Collect Information About Process Interruption

The information can be collected both manually and automatically.
  • Manual collection: Host and device log files are collected. Only the minimum set of information is collected.
  • Automatic collection: On the host service, use the asys tool to collect all fault-related information, including the installation version information, device health status information, dump files, operator compilation information, and full log files.

    Note: The application scenarios of the asys tool are limited. The asys tool cannot be used to collect fault information in one-click mode in cluster, container, virtual machines, and cloud scenarios.

Manual Collection Method

To collect application logs on the host and system logs on the device, perform the following steps:
  1. Plan a directory for storing log files on the host server, for example, ${HOME}/err_log_info/.
  2. The default path of application log files on the host is ${HOME}/ascend/log on the host server. Copy the log files to the err_log_info directory:
    mv ${HOME}/ascend/log ${HOME}/err_log_info/ 
  3. System logs (including slog logs, syslog logs, black box and etc.) on the device are exported to the host using the msnpureport tool.
    #Directory for storing Device logs in ${HOME}/err_log_info
    cd ${HOME}/err_log_info
    mkdir report
    
    # Run the msnpureport command in the report directory
    cd resport
    Driver_installation_directory/driver/tools/msnpureport -f

For details about log levels, log paths, and log files, see Log Reference.

In addition, when locating problems, technical support may need onsite service information and user operation logs. Onsite service information indicates whether the onsite service is a single operator, model inference, or model training service. If the onsite service is a training service, the onsite service information contains scale of the training cluster and etc. User operation logs record user operations on the host server.
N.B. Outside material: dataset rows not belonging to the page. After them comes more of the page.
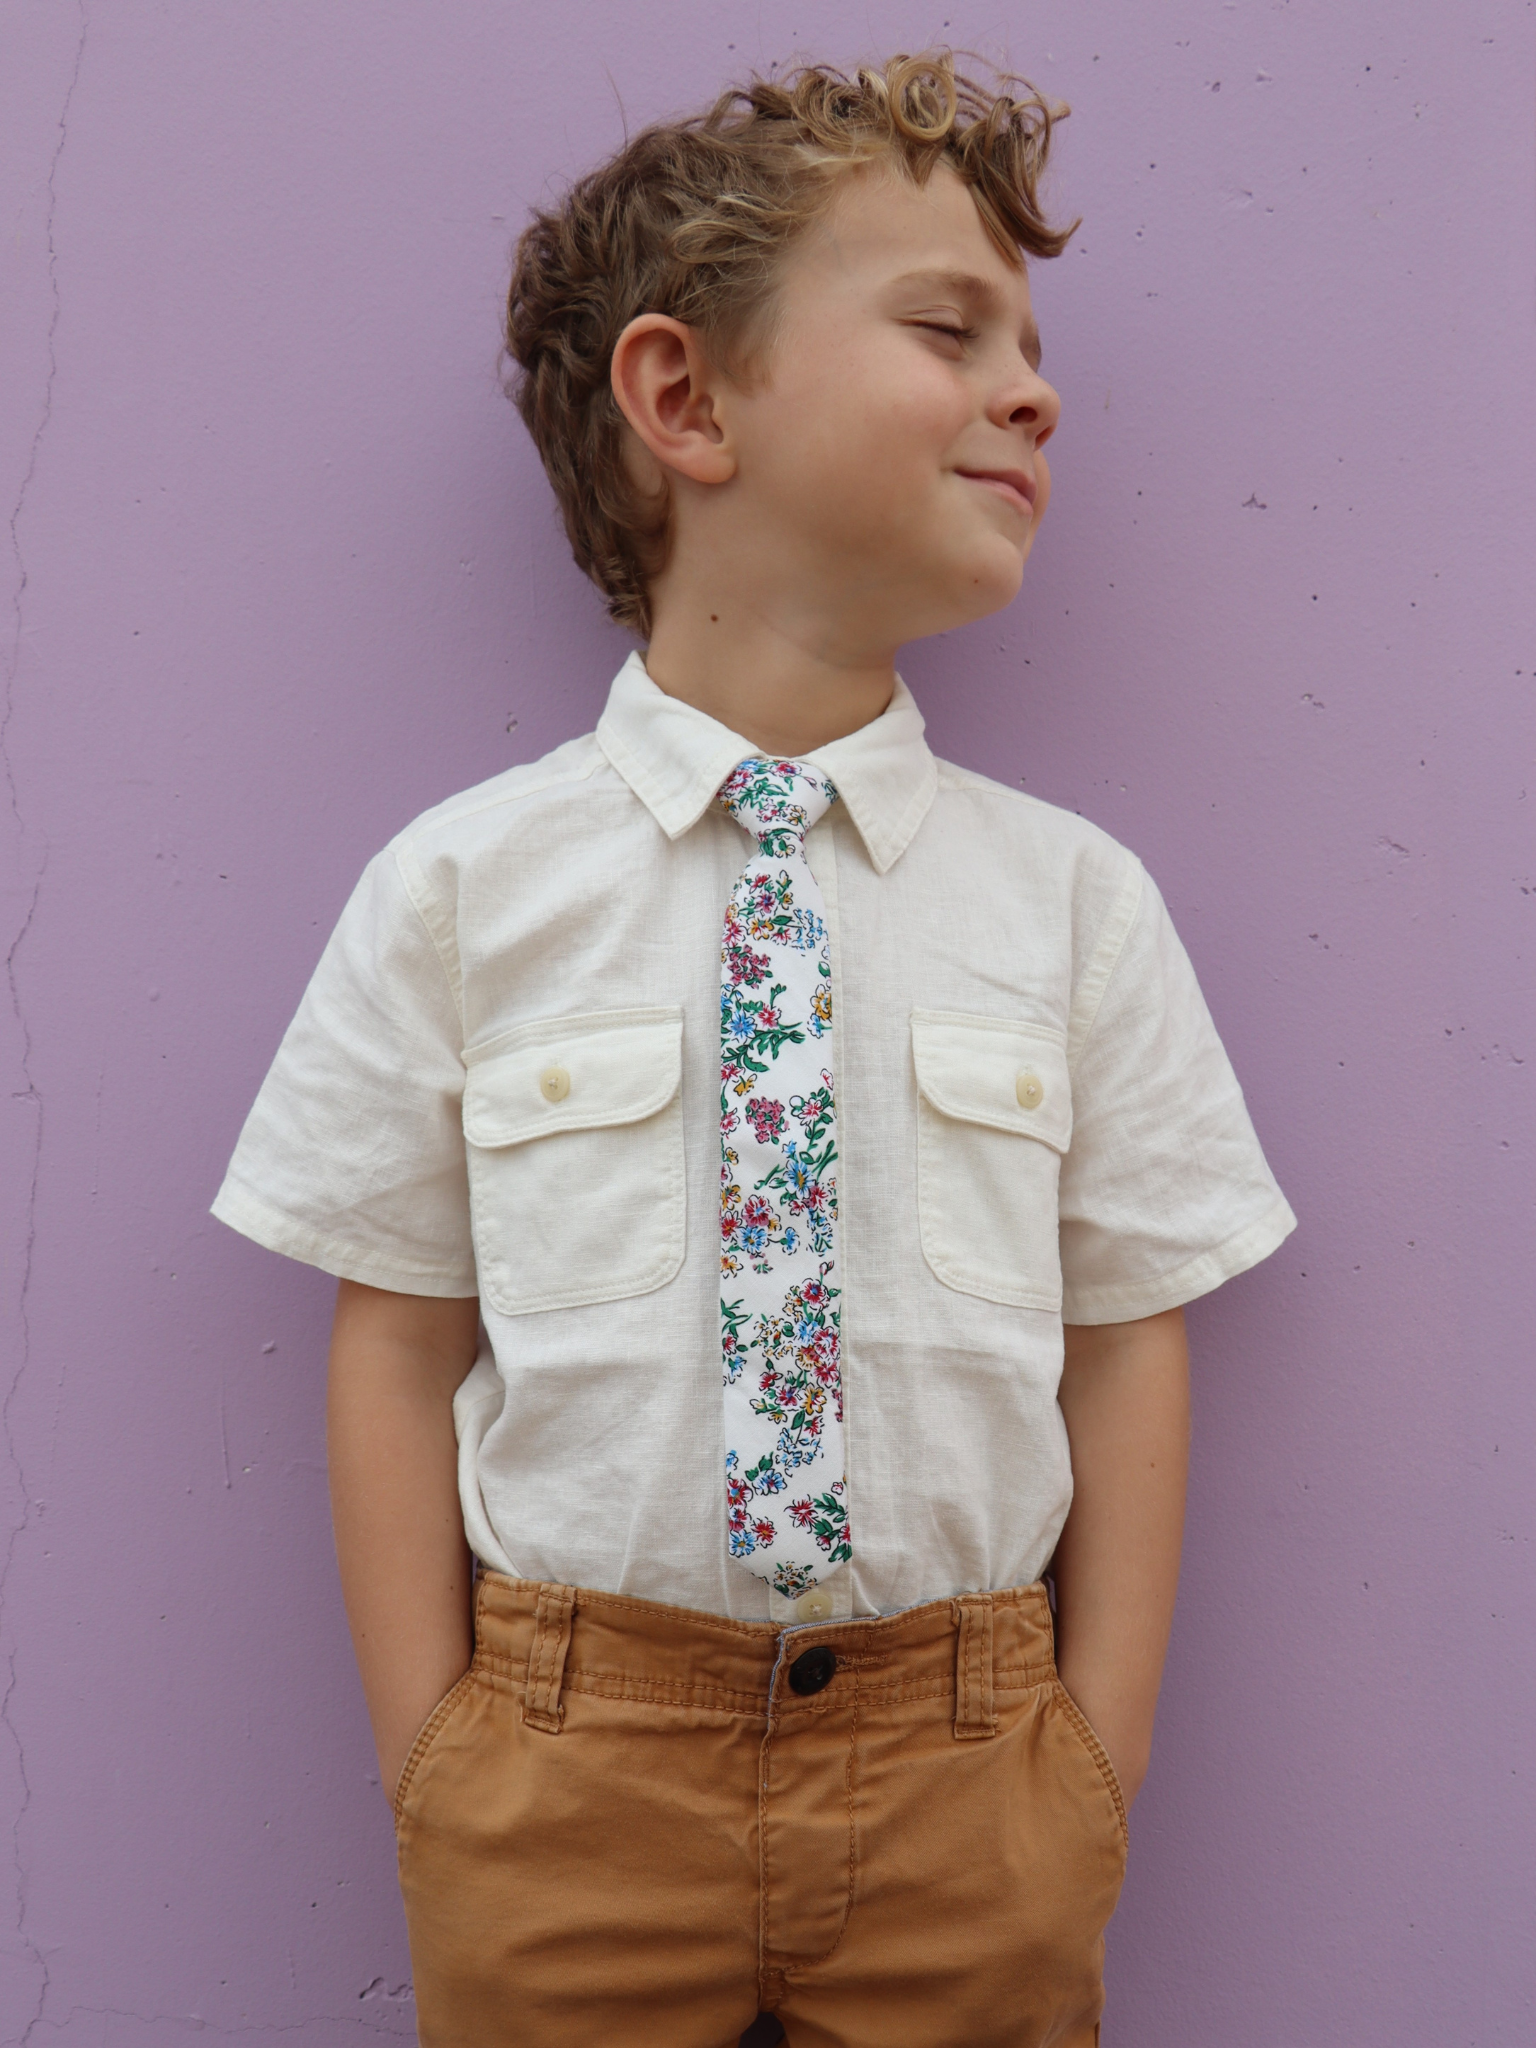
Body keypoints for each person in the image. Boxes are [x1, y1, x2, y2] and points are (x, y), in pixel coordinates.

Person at [214, 51, 1294, 2047]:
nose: (1037, 389)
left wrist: (1091, 1762)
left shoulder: (1073, 905)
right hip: (567, 1775)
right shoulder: (465, 887)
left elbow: (1133, 1321)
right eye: (949, 325)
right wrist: (439, 1768)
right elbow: (396, 1325)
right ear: (685, 400)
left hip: (972, 1771)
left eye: (1034, 343)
Based on this part, technical support can learn about the basic onsite information and check whether the process is manually interrupted.

Automatic Collection

For details about the restrictions on using the asys tool, see Functions and Restrictions of the asys Tool. Before using the asys tool, install and configure it. For details, see the prerequisites in asys Tool Usage Guide (EP Mode).

The following is an example of the asys tool command. Run the asys collect command to collect fault information.

asys collect [--output="path"]

output indicates the directory for saving collected information. For details about the parameters and restrictions, see Fault Information Collection.